== What the exercise asks ==
Take each line of the data that contains the string "Example" and copy it.

--*--

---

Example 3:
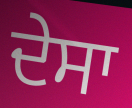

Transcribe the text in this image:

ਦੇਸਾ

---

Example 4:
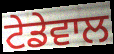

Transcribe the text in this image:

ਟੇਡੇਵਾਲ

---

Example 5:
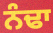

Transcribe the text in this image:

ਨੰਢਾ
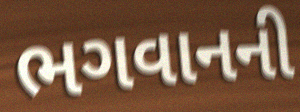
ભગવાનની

--*--

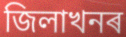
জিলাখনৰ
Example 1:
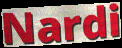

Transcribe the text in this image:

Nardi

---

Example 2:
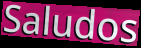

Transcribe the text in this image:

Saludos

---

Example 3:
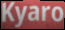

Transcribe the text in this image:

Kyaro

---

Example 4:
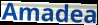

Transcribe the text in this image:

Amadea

--*--

== Written answer ==
Example 3:
Example 4:
Example 5:
Example 1:
Example 2:
Example 3:
Example 4:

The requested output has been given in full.